Unfortunately, she says, she sees these same attitudes among Dominicans (and other first generation Latinos) in the Bronx. The stigma around mental illness and the treatment for it still exists – even among those who have lived in the United States for many years.

“I saw one woman whose son came into the ER recently in a very agitated state due to a psychosis which had been brought on by substance abuse,” said Dr. Disla. “She put a (Catholic) cross on her son’s chest in the hopes this would cure him and she got angry when we tried to medicate him.
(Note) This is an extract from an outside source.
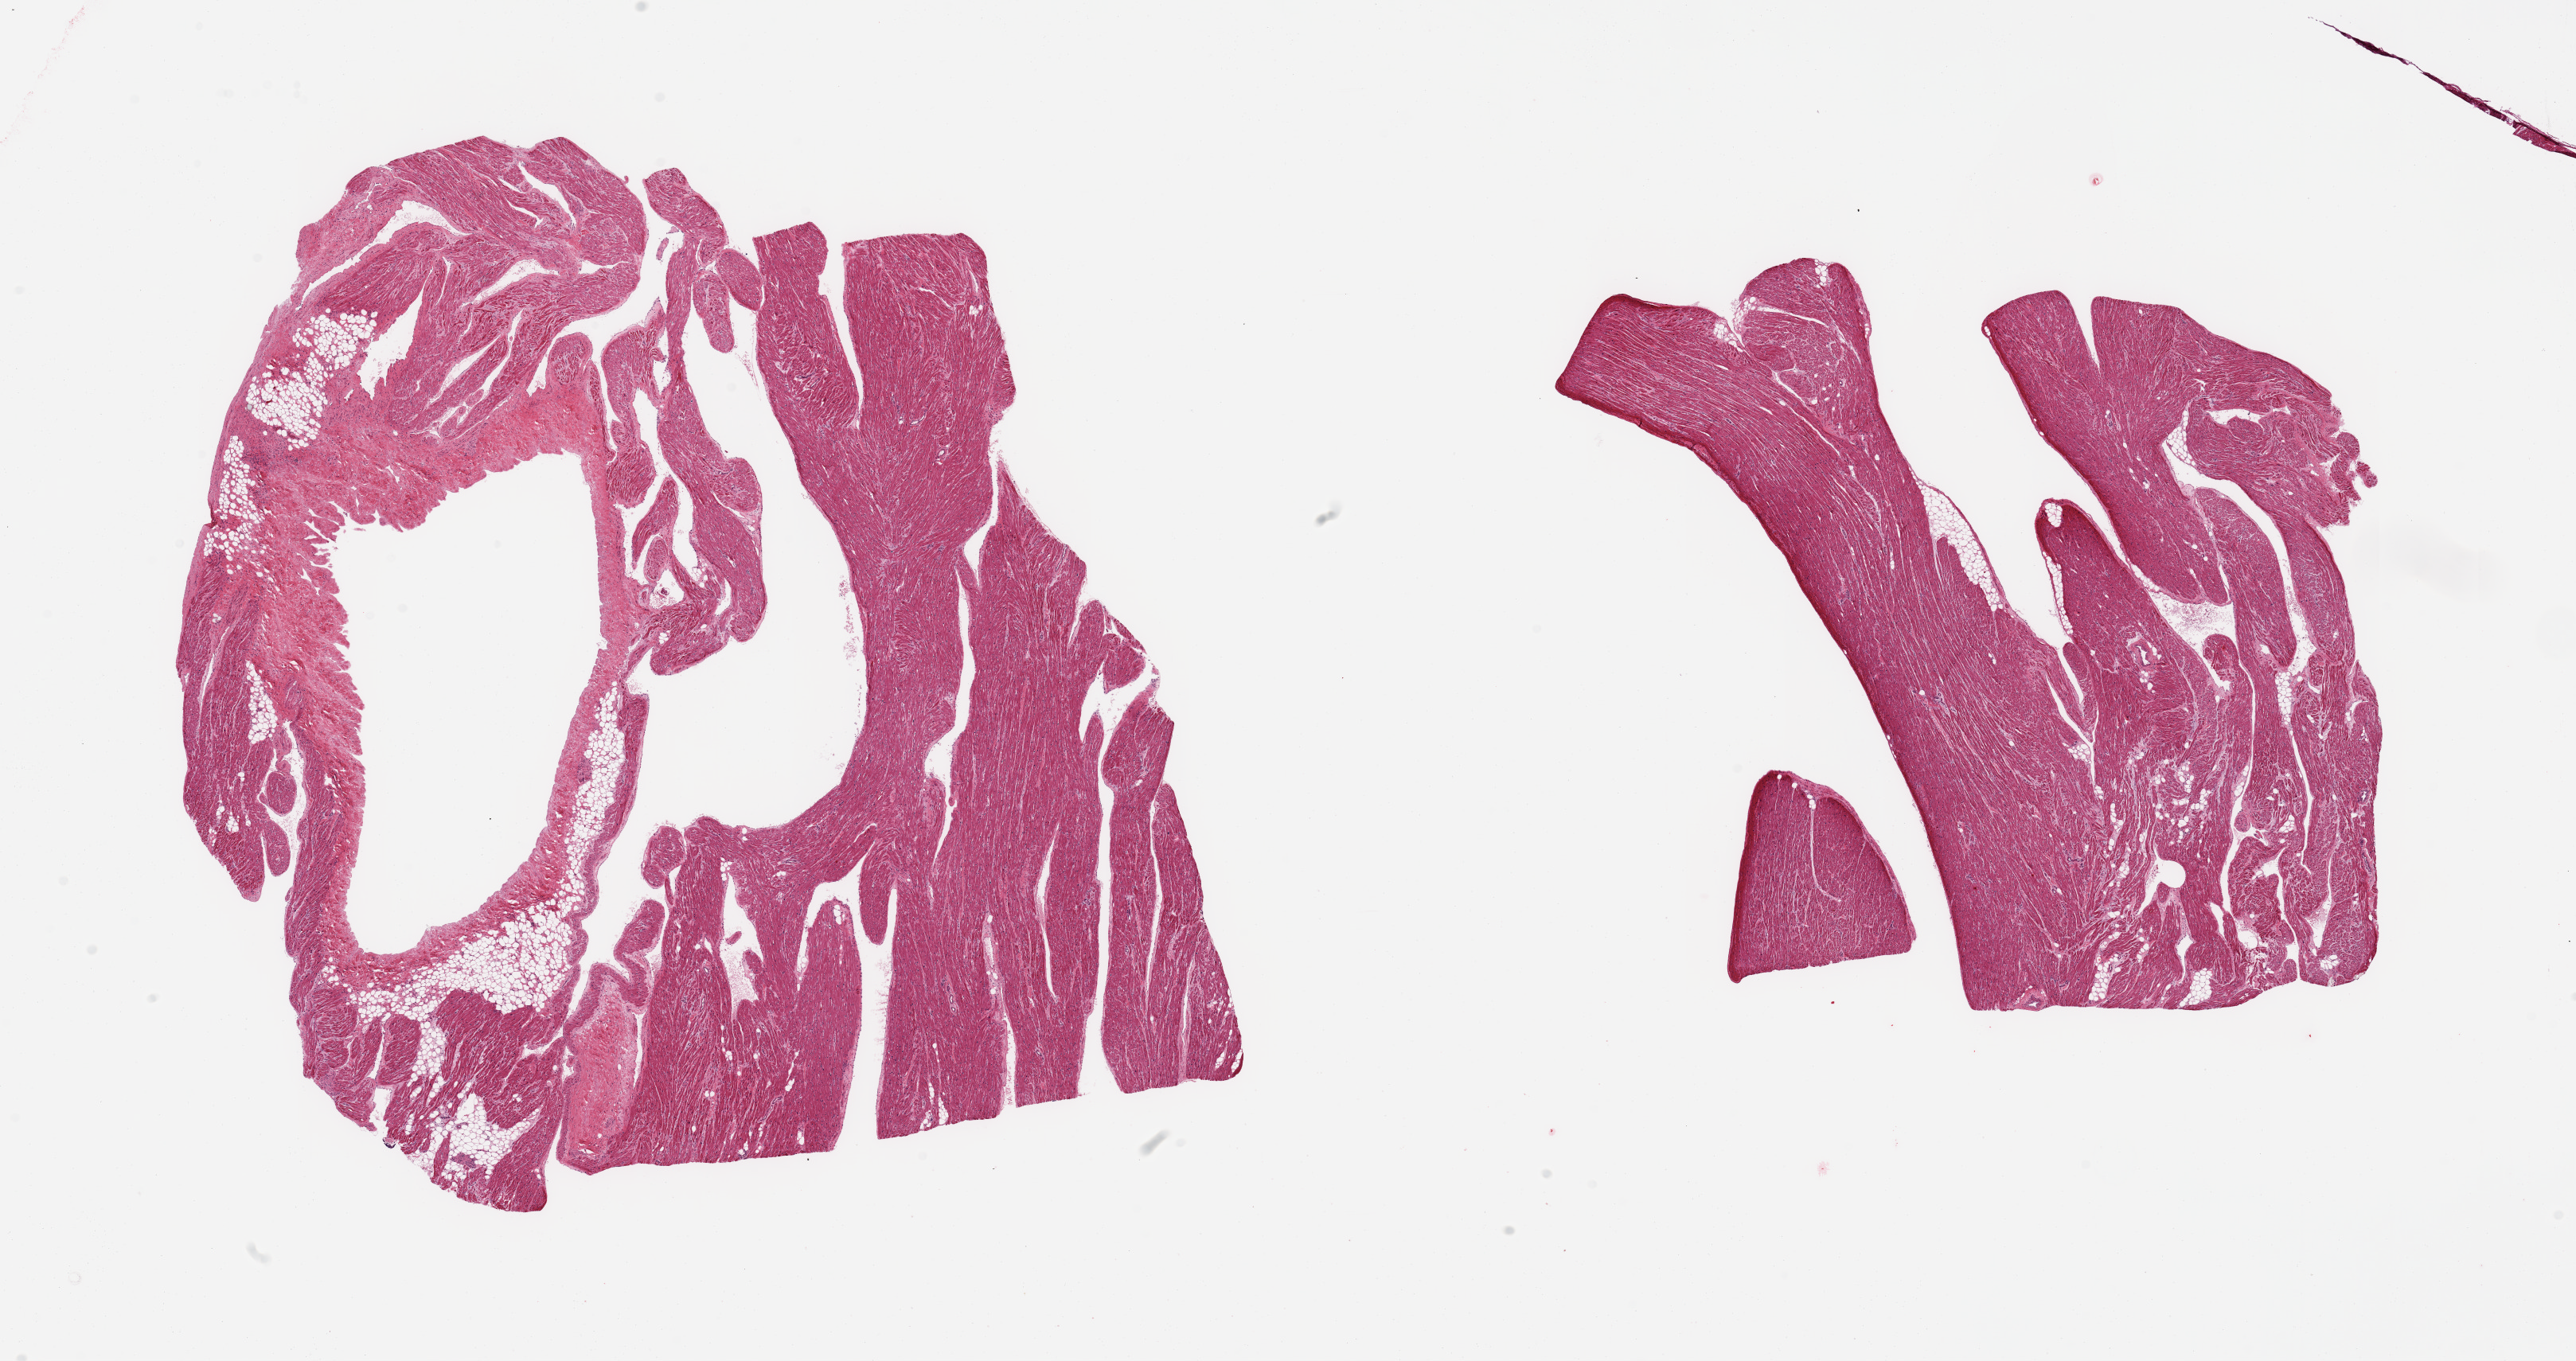
Whole-slide image, hematoxylin and eosin (H&E) stain, brightfield — whole scanned area (about 25.6 x 13.5 mm) shown as a low-resolution overview. PAXgene-fixed paraffin-embedded (PFPE) section. Section of auricular appendage (target tissue). Tissue donor sample.
- pathologist's review note for this sample: 2 pieces; 10% fat content in 1 piece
It’s good to keep the culture and there is nothing wrong with religion, but many people still don’t understand the mentally ill need professional help.”

Men in both the DR and Bronx are particularly resistant to treatment for mental illness. “It’s the machismo mentality,” she said. “Men are not supposed to cry.”

What she does see a difference in is how the professional community here treats mental illness. “In the Dominican Republic, a person with, say, hypertension and mental illness won’t get as much attention as a patient without mental health issues. Patients have more rights here. In the Dominican Republic, they don’t see them as human beings.”

While there are many private psychiatric practices in the Dominican Republic, she said they tend to be exclusively for the wealthy, the only ones who can afford to pay for medications that insurance doesn’t cover. Conditions like depression and anxiety are perceived as “ataque de nervios,” or attacks of the nerves.

In fact, her family back home – she is the child of an accountant and pharmacist – weren’t sold on her becoming a psychiatrist. “You’re so smart,” they told her, “why don’t you do something else?”   Wanting to become a psychiatrist since she was a young girl, she was fortunate to have an older cousin, who works as a psychiatrist in Tampa, pave the way for her.

Dr. Disla hopes to specialize in treating children. “With children, preventive care is so important,” she said. You see so often if a patient’s issues had been addressed earlier when they were children, it could have made a difference.” Her plans, once she finishes her residency and fellowship in the United States, are to return to her native country.

Dr. Disla is one of four residents in SBH Health System four-year psychiatry residency program, which started in July.